Unjuk rasa menolak hasil e-voting dianggap melanggar kode etik dan pencemaran nama baik Rektor UIN Jakarta. Alhasil, aksi tersebut berimbas pada dilaporkannya para pengunjuk rasa kepada Senat Universitas UIN Jakarta.

Maret 2019 silam, Universitas Islam Negeri (UIN) Syarif Hidayatullah Jakarta telah usai melaksanakan Pemilihan Umum Raya (Pemira). Pemira tahun ini berbeda dari tahun-tahun sebelumnya. Sebab telah menerapkan sistem e-vo-ting hasil dari kebijakan Rektor UIN Jakarta Amany Burhanuddin Umar Lubis.

Pemira yang dilaksanakan pada Selasa (19/3) lalu, mulanya berjalan DEngan kondusif dan tenang, tetapi seusai perhitungan suara situasi mulai berubah. Pada pukul 20.00 WIB, Ruang Aula Madya lantai 1 sebagai tempat perhitu- ngan total suara mulai ramai dikerumuni sekelompok mahasiswa.

Situasi kampus kian memanas kala sekelompok mahasiswa beralih menuju parkiran Student Center untuk melakukan aksi, lantaran adanya indikasi kecurangan hasil perhitungan e-voting. Aksi tersebut diwarnai kericuhan antar mahasiswa, namun berhasil dibubarkan oleh petugas keamanan kampus.

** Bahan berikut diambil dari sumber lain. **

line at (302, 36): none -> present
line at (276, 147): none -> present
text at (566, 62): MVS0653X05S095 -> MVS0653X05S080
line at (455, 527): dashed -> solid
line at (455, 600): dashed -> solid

Tak hanya sampai disitu, massa kemudian bergerak ke depan Fakultas Tarbiyah dan Ilmu Keguruan (FITK)  untuk melanjutkan aksinya, tetapi kali ini dengan disertai atribut spanduk yang bertuliskan “Tolak E-Voting” hingga pukul 24.00 WIB. Perihal aksi ini, Wakil Rektor Bidang Kemahasiswaan Masri Mansoer menemui para demonstran untuk membahas perihal hasil e-voting. Massa pun membubarkan diri seusai mendapatkan izin berdemo pada besok hari.

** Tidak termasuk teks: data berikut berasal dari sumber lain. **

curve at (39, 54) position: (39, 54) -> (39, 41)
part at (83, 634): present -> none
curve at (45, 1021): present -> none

Keesokan harinya Rabu (20/3) pukul 13.00 WIB, sekelompok mahasiswa melanjutkan unjuk rasa dengan mendatangi gedung rektorat menolak hasil e-voting pemira. Melihat massa yang kian berkumpul, Rektor UIN Jakarta Amany Burhanuddin Umar Lubis bertemu dengan para demonstran. Di hadapan mahasiswa, Amany menyampaikan perihal masalah hasil e-voting. Menurut Amany, bila ada kekurangan dengan hasil e-voting, maka akan menindaklanjuti akar sumber masalahnya.

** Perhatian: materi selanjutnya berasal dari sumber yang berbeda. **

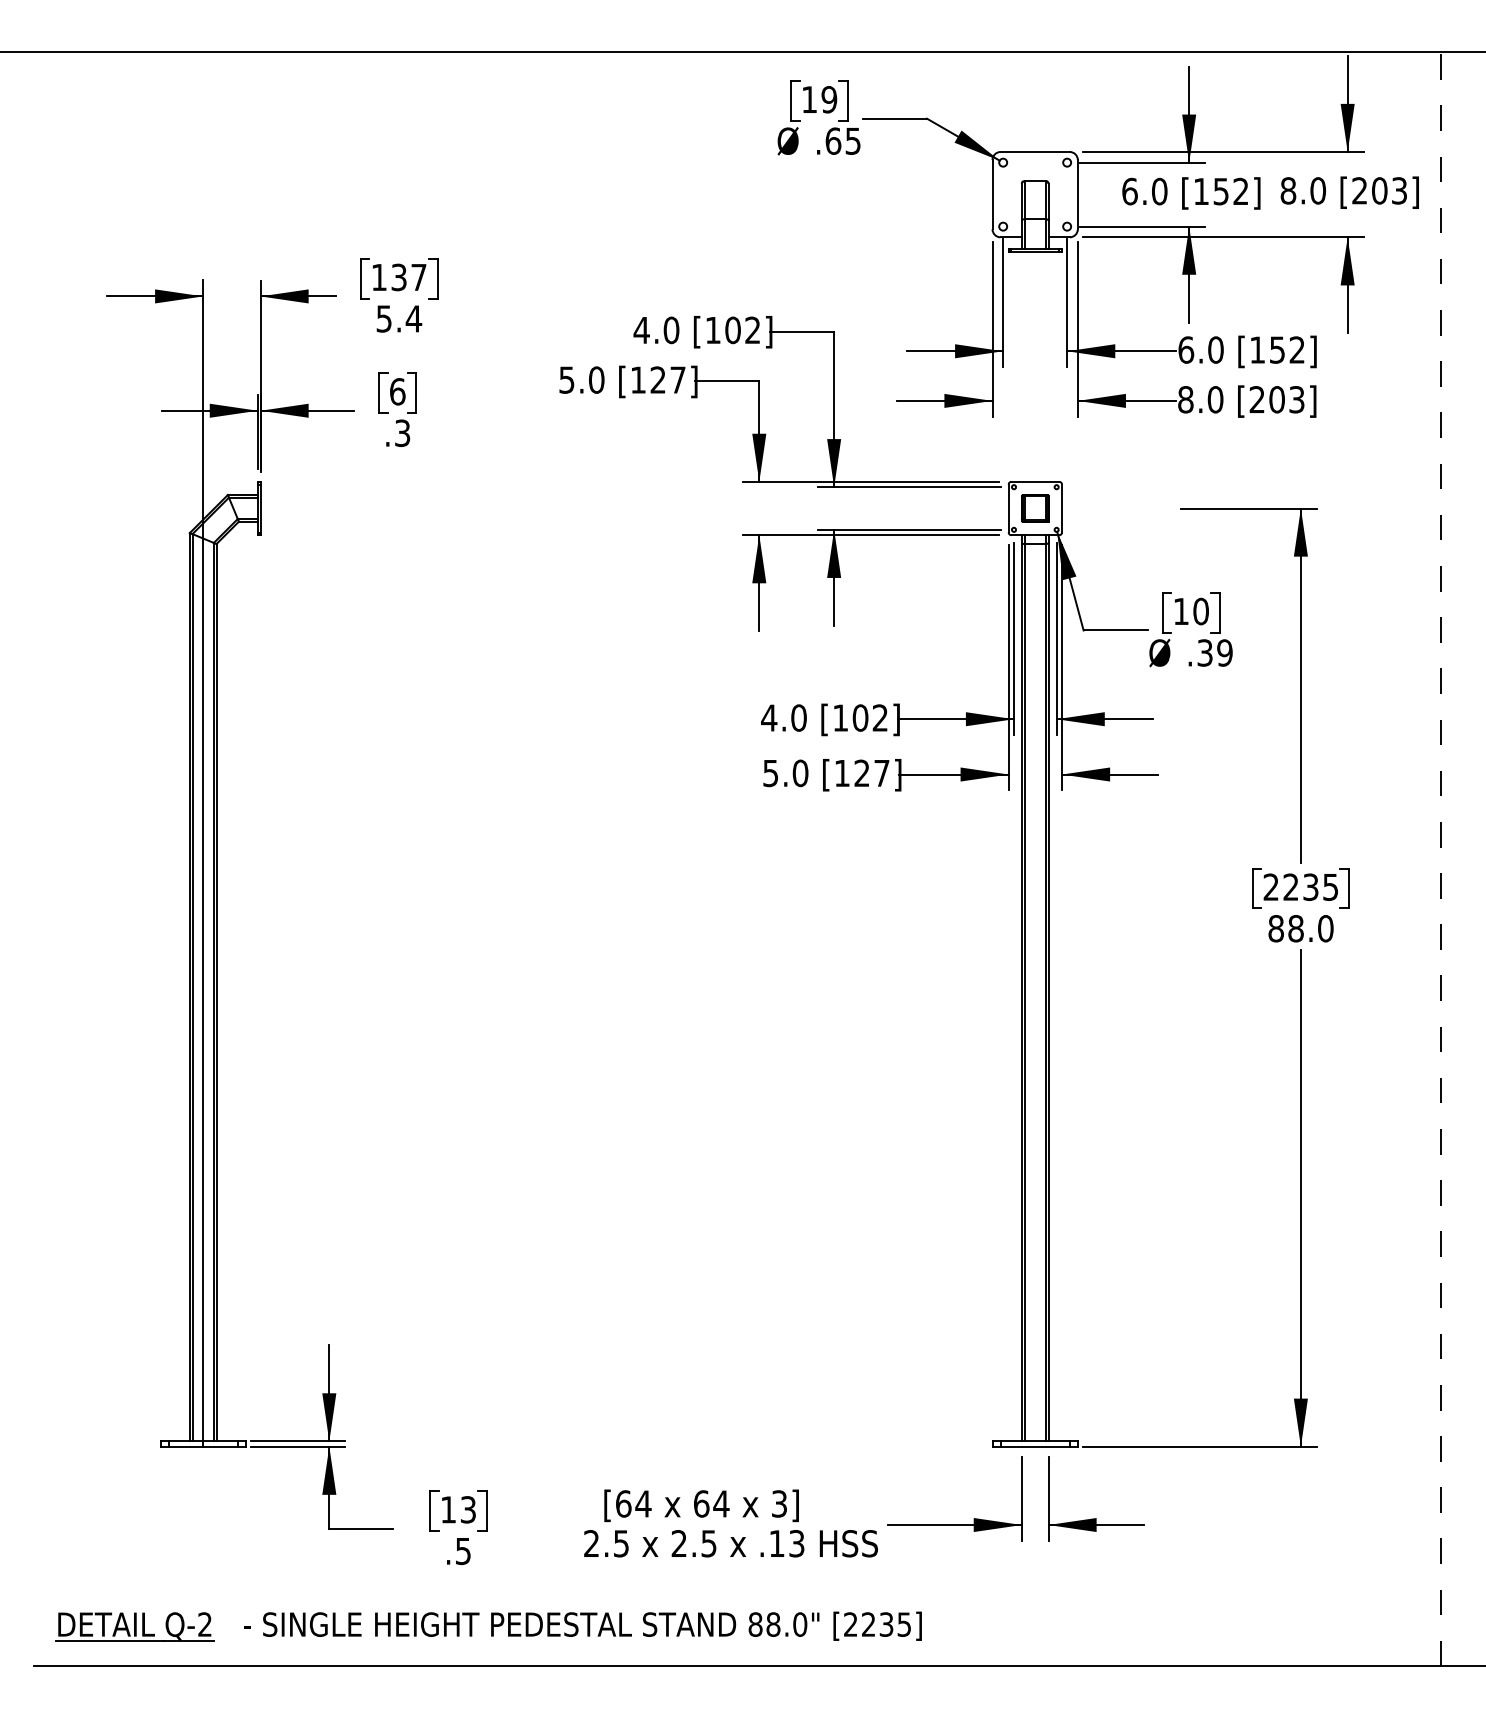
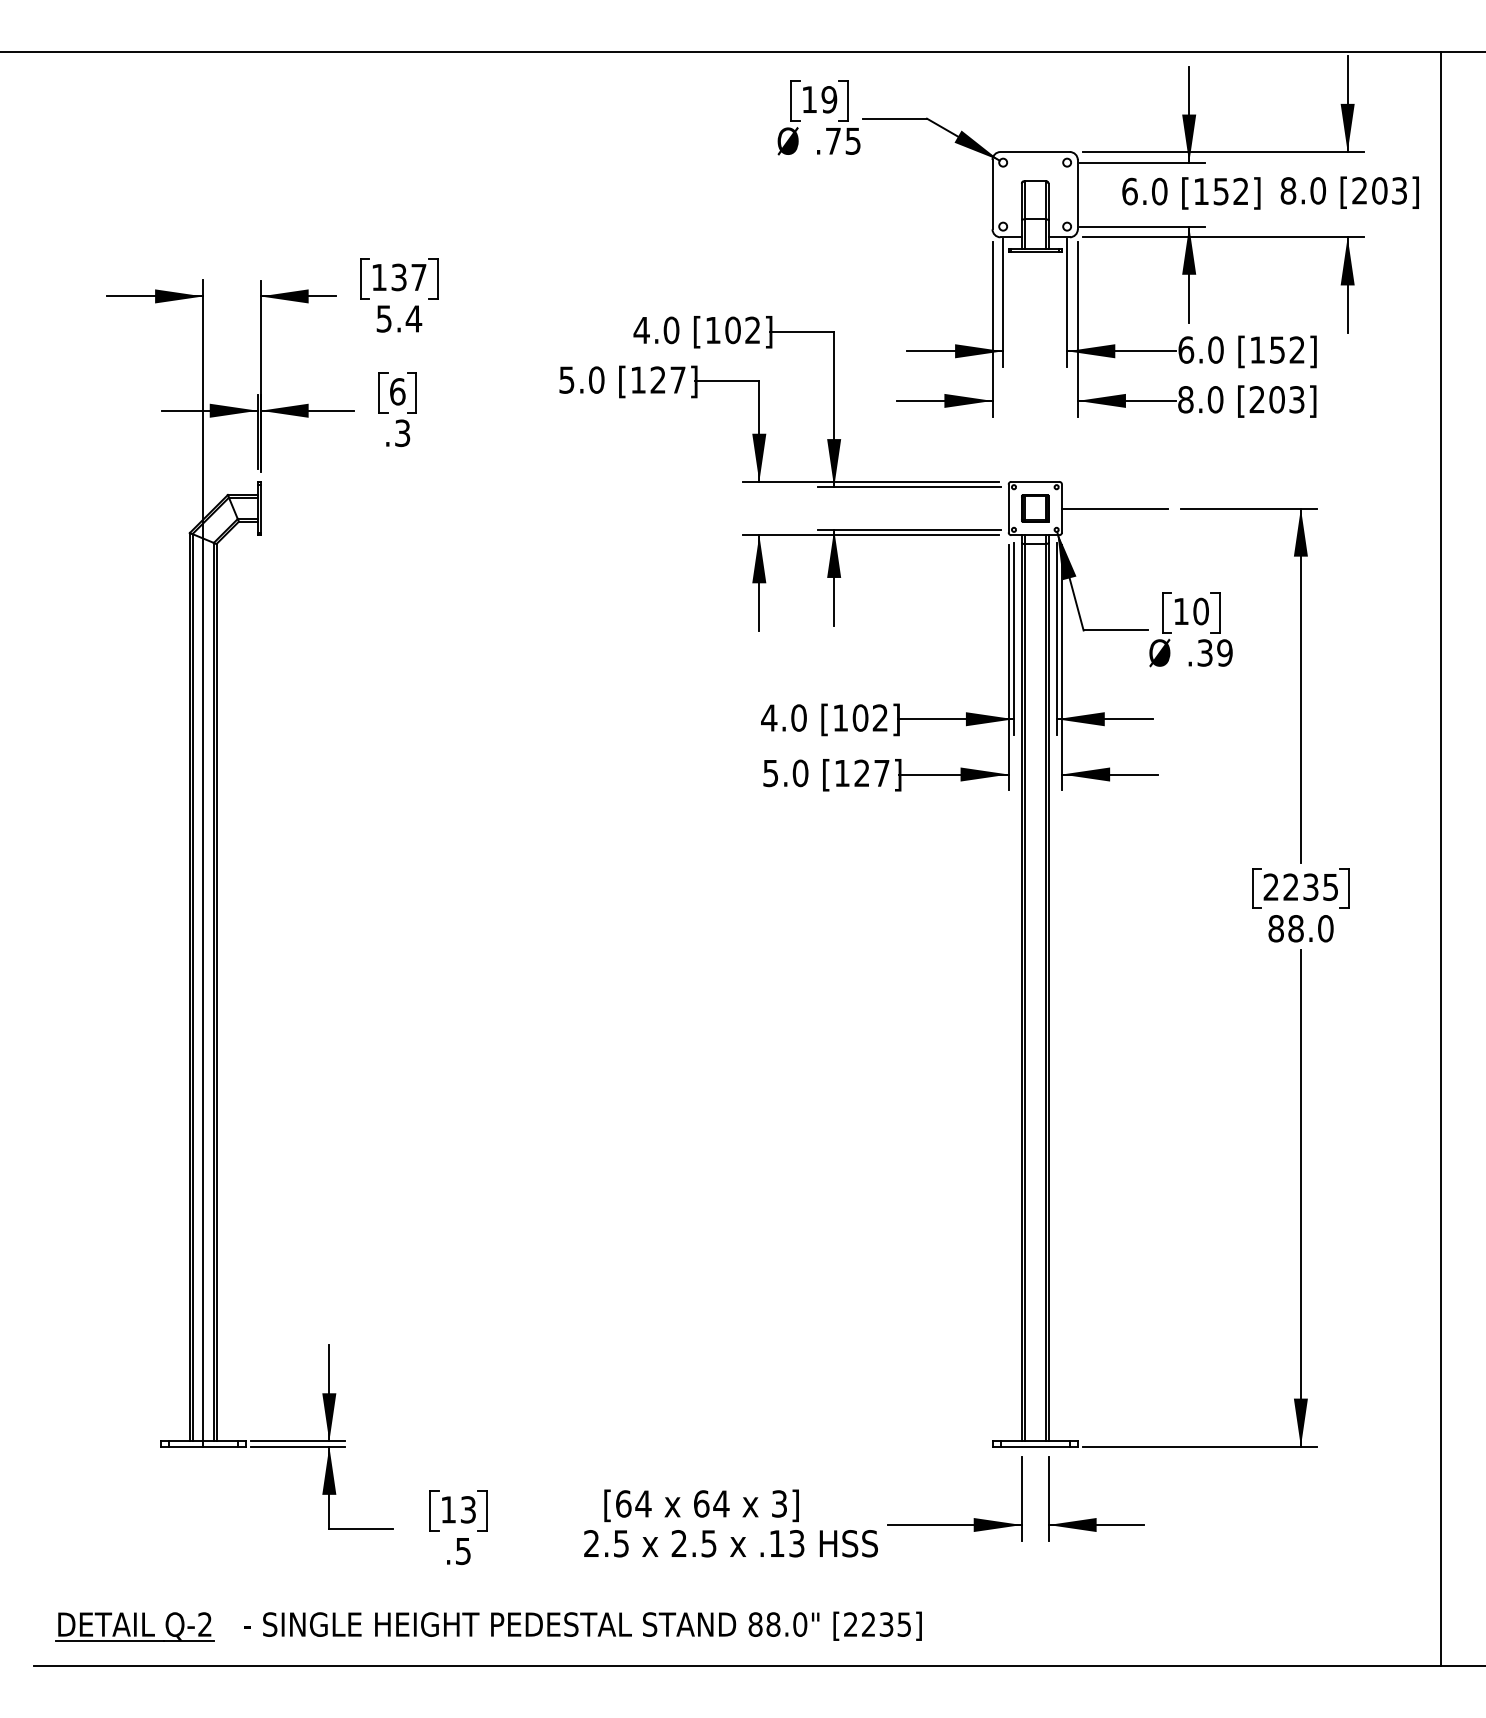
text at (833, 140): .65 -> .75
line at (1115, 508): none -> present
line at (1441, 858): dashed -> solid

Di sisi lain, unjuk rasa mahasiswa tersebut membuat Amany geram sebab para demonstran dinilai tidak santun dalam melaksanakan aksi unjuk rasa. Hal ini kemudian berujung pada keluarnya surat pelaporan rektor kepada Senat Universitas UIN Jakarta pada 22 Maret 2019 dengan Nomor B-627/R/HM 01 3/02/2019  perihal  pencemaran nama baik.

Isi surat tersebut berisikan pengaduan Amany terhadap aksi para mahasiswa yang menolak hasil e-voting dengan disertai kata-kata kasar. Rektor kemudian mengajukan permohonan kepada Senat Universitas untuk menindaklanjuti laporannya ke Mahkamah Etik agar para pelaku dapat diproses sesuai dengan aturan yang berlaku. Karena hal tersebut telah berimbas pada  pencemaran nama baik dan melanggar kode etik mahasiswa saat berdemonstrasi.

Amany beranggapan, yang ia lakukan adalah upaya untuk menegakan kode etik mahasiswa saat berada di lingkungan kampus. Sebagai bukti laporan, rektor melampirkan gambar-gambar demonstrasi yang beredar. Tak hanya gambar, ia pun juga memiliki bukti lain berupa video yang bisa dilihat di youtube. “Intinya untuk menegakan kode etik,” tegasnya, Senin (8/4). 

Berdasarkan dari Surat Keputusan Rektor UIN Syarif Hidayatullah Jakarta No. 469 Tahun 2016 Tentang Kode Etik Mahasiswa Pasal 5 tertulis mahasiswa dinilai melakukan pelanggaran apabila mengucapkan kata-kata kotor dan tidak sopan serta mencemarkan nama baik seseorang atau lembaga. Jika mahasiswa melanggar, maka akan dikenakan sanksi ringan, sedang, berat bahkan sanksi pidana.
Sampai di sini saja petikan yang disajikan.